** Documento **
- - - - - - -

Rapito nell’adorazione di questa opera che nasce vecchia, Costa si lascia andare all’immaginifica (e drammatica nella sua inconsistenza) visione di un’Italia a forma di immensa T, dove i bracci della croce sono le linee ad alta velocità che vanno da Torino a Venezia e da Milano a Napoli. Come se l’Italia non fosse anche e soprattutto quello che sta attorno alla grande croce. Moretti alla radio si vantava che da oggi si può lavorare a Milano e risiedere a Bologna! A parte i costi economici privati e collettivi di un tale stile vita, questo significa negare la peculiarità italiana (ed europea, tedesca e olandese in particolare) delle città medie e piccole che hanno fatto la fortuna del paese e lo stanno salvando dalla crisi. Quanto costerebbe investire per ridurre l’esigenza di muovere persone inutilmente? Il treno-missile Milano-Bologna o Milano-Venezia sottrae risorse ad altri investimenti a favore delle città e dei centri minori di cui è costellata l’Italia settentrionale. Quanto costa ai cittadini di Parma e Modena la possibilità data ai soli bolognesi di correre a Milano? L’Alta Velocità è come una gomma che cancella tutto quanto sta in mezzo! E chi sta in mezzo è costretto a pagare per farsi cancellare! Per fare queste opere è necessario che i Sindaci e gli amministratori locali siano esponenti del potere centrale che garantiscano il consenso locale contro l’interesse dei propri cittadini.

- - - - - - -

** Consegne **
(1) Traduci in inglese questa frase del brano sull'Alta Velocità: "L’Alta Velocità è come una gomma che cancella tutto quanto sta in mezzo!"
(2) Nel brano sull'Alta Velocità, che forma ha l'Italia nella visione di Costa?

** Record forniti **
- - - - - - -

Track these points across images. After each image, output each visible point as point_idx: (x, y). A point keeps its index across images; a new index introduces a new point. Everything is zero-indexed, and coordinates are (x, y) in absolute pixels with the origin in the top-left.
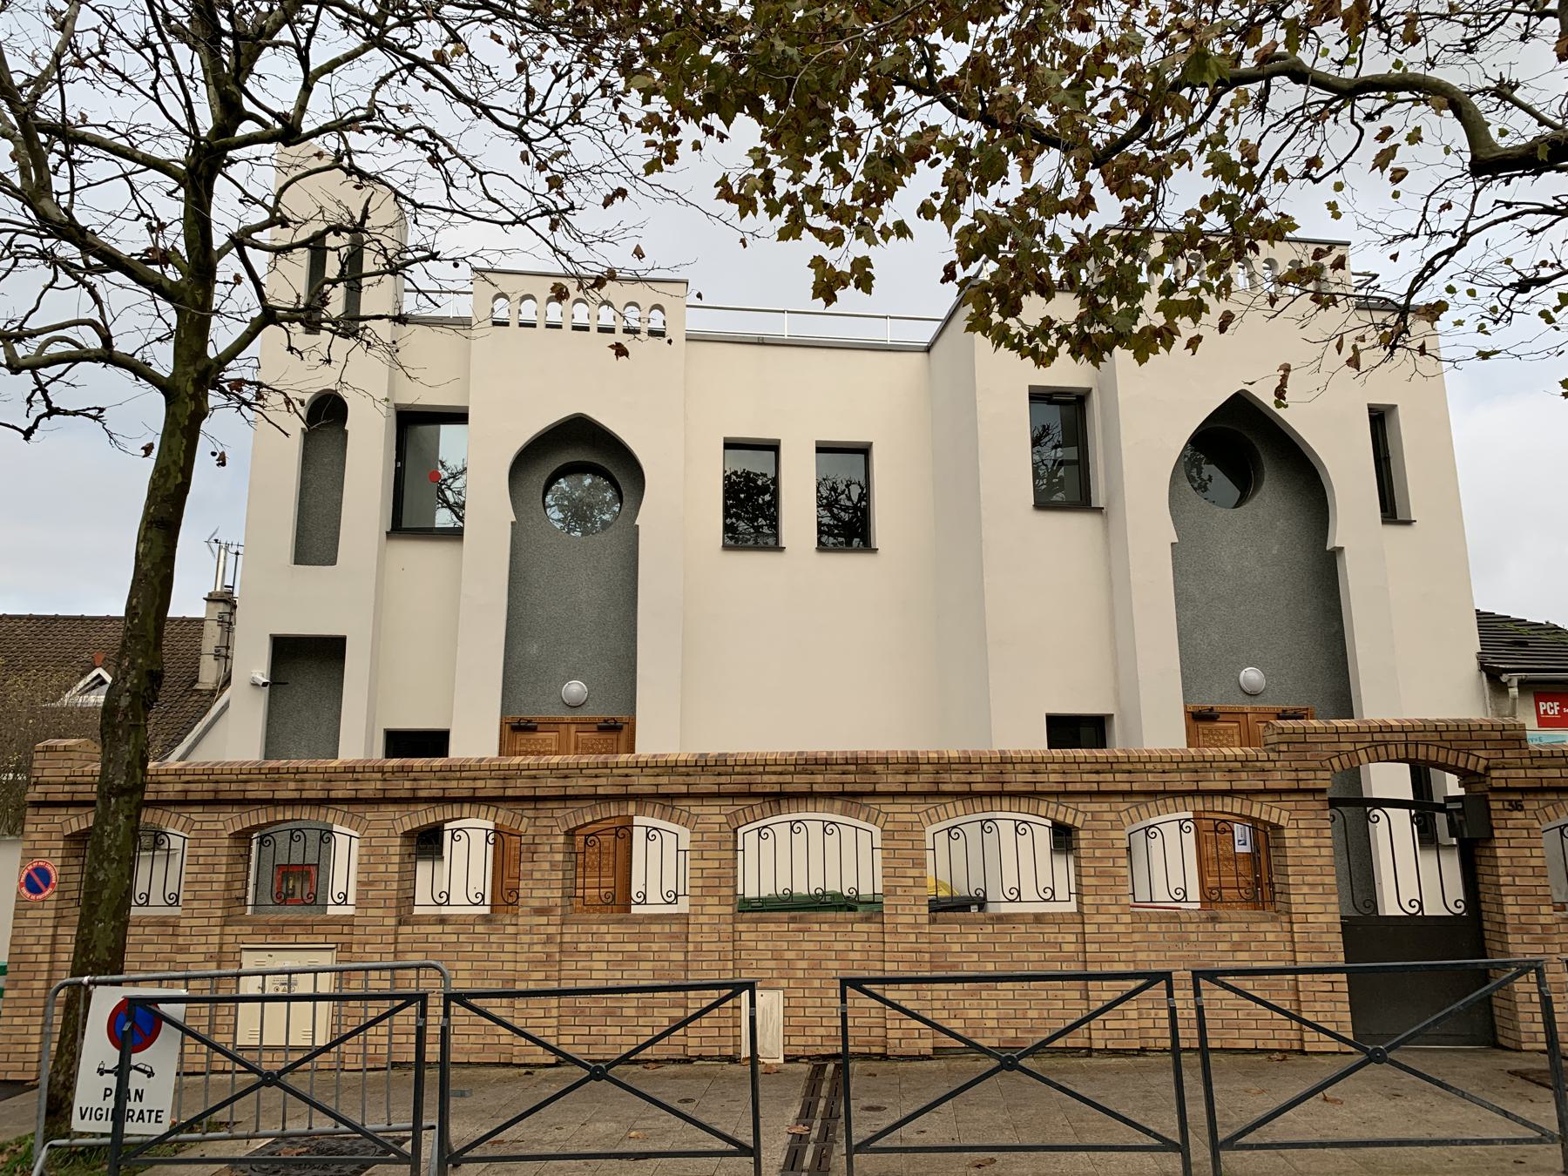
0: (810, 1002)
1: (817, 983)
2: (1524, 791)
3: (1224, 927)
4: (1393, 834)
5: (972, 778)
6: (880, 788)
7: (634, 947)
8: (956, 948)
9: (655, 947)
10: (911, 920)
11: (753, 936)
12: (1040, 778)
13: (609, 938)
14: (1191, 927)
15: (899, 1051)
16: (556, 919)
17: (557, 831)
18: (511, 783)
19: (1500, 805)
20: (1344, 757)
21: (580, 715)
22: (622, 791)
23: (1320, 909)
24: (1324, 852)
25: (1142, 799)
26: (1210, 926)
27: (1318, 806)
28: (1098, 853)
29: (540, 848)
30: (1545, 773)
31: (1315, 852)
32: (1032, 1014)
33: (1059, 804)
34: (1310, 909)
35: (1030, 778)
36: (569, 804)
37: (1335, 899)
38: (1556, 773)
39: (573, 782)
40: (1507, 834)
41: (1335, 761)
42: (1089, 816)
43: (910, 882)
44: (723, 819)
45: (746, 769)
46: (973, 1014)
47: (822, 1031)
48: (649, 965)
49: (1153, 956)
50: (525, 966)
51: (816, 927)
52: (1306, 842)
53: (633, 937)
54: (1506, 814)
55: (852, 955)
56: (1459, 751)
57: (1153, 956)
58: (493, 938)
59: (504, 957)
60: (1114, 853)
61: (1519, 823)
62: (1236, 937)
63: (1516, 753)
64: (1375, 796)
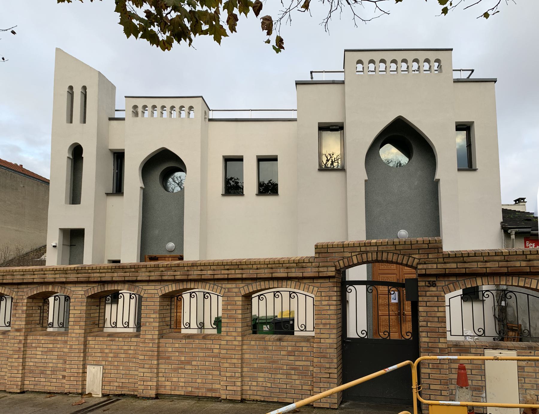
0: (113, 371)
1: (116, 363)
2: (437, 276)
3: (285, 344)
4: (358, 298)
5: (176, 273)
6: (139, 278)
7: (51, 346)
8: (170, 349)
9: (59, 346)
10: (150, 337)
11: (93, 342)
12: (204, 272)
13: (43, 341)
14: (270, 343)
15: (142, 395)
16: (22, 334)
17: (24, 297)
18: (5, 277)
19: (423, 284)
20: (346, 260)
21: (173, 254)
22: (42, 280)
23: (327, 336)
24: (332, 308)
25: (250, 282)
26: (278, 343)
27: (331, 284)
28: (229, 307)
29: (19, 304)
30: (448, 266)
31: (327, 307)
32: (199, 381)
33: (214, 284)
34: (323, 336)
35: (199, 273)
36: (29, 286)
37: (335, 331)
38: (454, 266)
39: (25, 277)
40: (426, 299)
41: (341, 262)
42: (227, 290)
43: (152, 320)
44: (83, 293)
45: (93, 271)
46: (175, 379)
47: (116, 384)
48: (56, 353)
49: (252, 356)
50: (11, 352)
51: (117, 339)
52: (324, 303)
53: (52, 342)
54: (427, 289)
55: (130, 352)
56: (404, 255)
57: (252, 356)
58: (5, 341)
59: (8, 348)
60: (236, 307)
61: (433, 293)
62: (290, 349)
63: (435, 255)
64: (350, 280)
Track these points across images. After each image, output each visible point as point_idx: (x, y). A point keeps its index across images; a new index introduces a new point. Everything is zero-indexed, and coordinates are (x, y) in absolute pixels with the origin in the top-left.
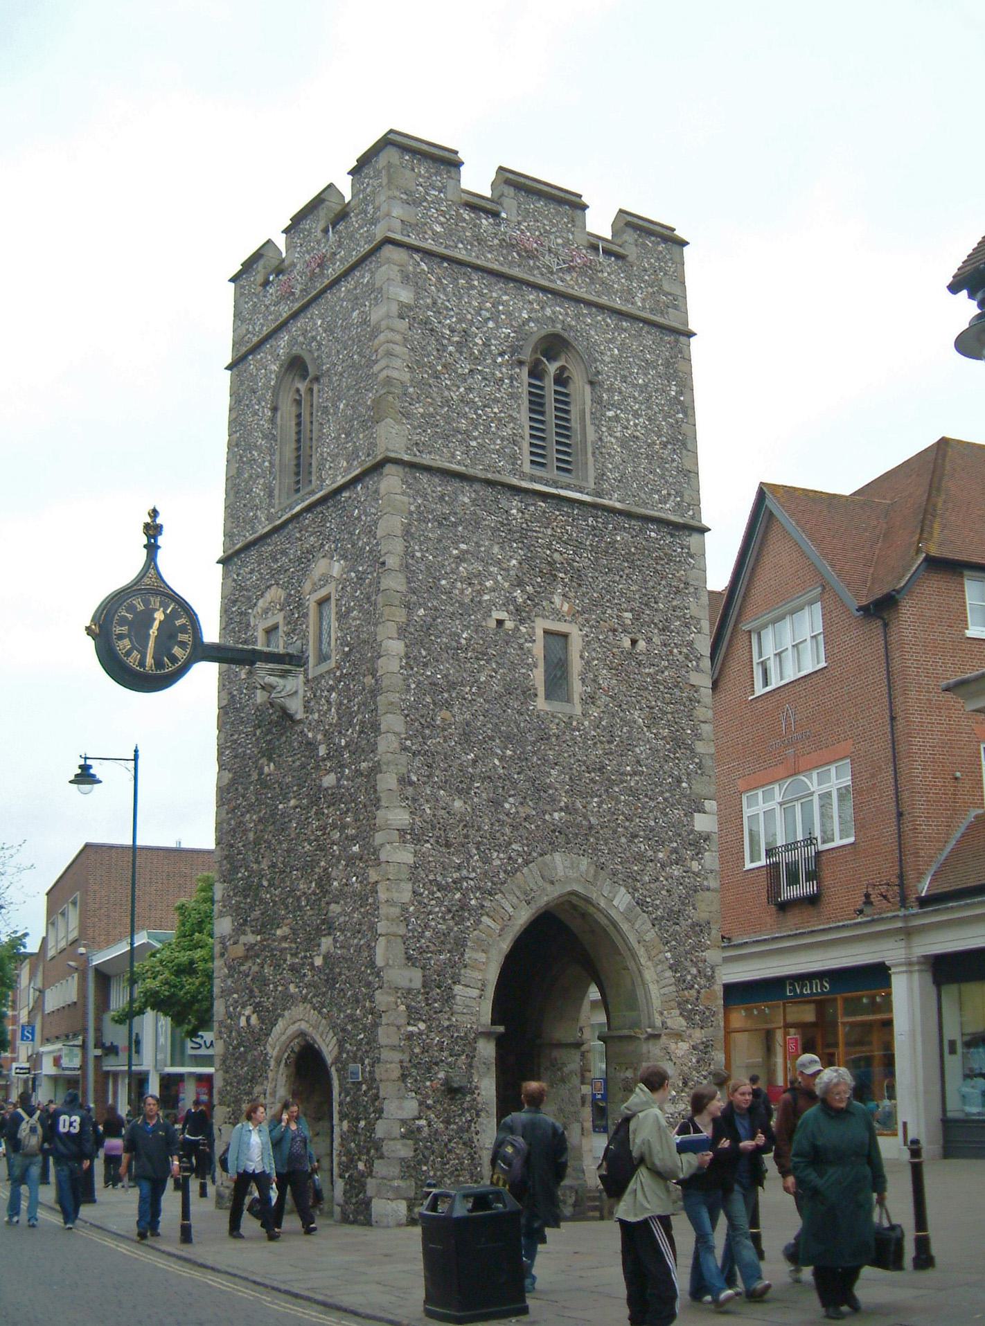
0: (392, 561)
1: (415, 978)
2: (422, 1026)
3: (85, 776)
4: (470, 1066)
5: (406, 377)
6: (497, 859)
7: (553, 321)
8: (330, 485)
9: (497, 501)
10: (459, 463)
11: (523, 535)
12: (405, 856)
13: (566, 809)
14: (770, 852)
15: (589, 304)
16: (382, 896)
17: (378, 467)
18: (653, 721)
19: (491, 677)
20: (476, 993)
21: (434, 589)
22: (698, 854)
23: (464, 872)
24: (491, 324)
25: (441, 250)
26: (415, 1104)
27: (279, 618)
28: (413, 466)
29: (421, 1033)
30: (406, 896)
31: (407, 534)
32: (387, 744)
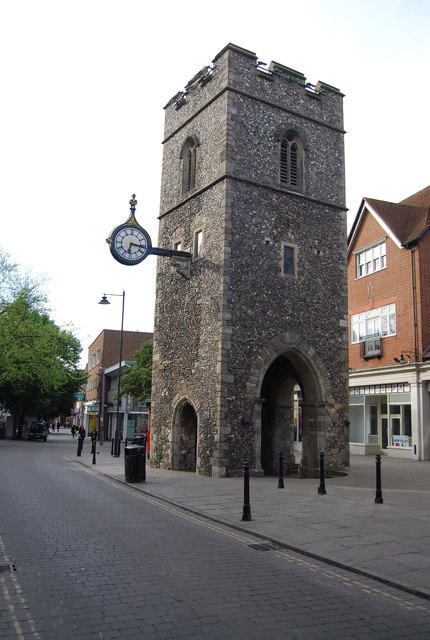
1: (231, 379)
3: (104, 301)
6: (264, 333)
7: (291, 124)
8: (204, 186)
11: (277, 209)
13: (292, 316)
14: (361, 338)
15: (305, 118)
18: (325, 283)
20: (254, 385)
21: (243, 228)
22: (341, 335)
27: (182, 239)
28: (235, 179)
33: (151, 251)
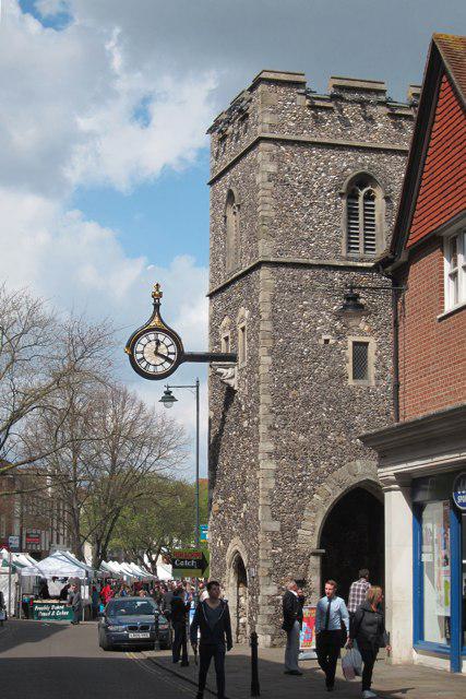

- - - - - - -

** Risposte fornite **
(1) High-speed rail is like an eraser that wipes out everything in between!

(2) La forma di un'immensa T.